* SELECTED EXTRACT
((

For solid conventional AdCC, an epithelial phenotype predominates; however, immunostains will show a residual outer abluminal myoepithelial cell. AdCC with HGT, on the other hand, has the appearance of a high-grade adenocarcinoma or undifferentiated carcinoma, and there is no longer an abluminal myoepithelial layer. If the transformed component is present alone, it would be indistinguishable from an adenocarcinoma, not otherwise specified, or a high-grade carcinoma ex PA. Thus, one important diagnostic criterion is the recognition of a residual conventional AdCC component [14].

Acinic cell carcinoma

We have identified three sources of problems in diagnosis of ACC: abundance of mucous and vacuolated cells, tumor-associated lymphoid response, and predominance of non-specific intercalated ductal-type cells.

The importance of tumor-associated lymphoid response as a potential diagnostic pitfall was previously highlighted by Auclair [23]. Unlike acinic cell carcinoma, benign salivary tissue inclusions within lymph nodes are present in parotid gland only and demonstrate both ducts and acini [24]. A careful search for zymogene granules on PASD stain, combination of solid, follicular, microcystic, and papillary-cystic pattern along with the predominantly negative p63 immunostain (i.e., absence of epidermoid cells) will lead to the correct diagnosis of ACC.

))

* INFORMATION SUPPLIED
((

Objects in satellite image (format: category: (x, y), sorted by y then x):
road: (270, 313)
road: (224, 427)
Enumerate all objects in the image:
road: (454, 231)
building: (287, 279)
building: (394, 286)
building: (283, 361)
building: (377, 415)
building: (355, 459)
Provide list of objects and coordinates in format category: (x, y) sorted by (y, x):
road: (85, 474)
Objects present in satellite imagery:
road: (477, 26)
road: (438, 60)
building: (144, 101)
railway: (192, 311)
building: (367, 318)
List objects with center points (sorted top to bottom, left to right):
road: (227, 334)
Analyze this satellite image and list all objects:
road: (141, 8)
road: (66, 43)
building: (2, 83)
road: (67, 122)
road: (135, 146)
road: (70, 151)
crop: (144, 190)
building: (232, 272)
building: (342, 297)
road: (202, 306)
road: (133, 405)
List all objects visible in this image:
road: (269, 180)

))

* WHAT THE TASK REQUIRES
From the salivary carcinoma diagnosis text above, reproduce word for word the part that begins at "For solid conventional" and stops after "intercalated ductal-type cells.".

* RESPONSE BELOW
For solid conventional AdCC, an epithelial phenotype predominates; however, immunostains will show a residual outer abluminal myoepithelial cell. AdCC with HGT, on the other hand, has the appearance of a high-grade adenocarcinoma or undifferentiated carcinoma, and there is no longer an abluminal myoepithelial layer. If the transformed component is present alone, it would be indistinguishable from an adenocarcinoma, not otherwise specified, or a high-grade carcinoma ex PA. Thus, one important diagnostic criterion is the recognition of a residual conventional AdCC component [14].

Acinic cell carcinoma

We have identified three sources of problems in diagnosis of ACC: abundance of mucous and vacuolated cells, tumor-associated lymphoid response, and predominance of non-specific intercalated ductal-type cells.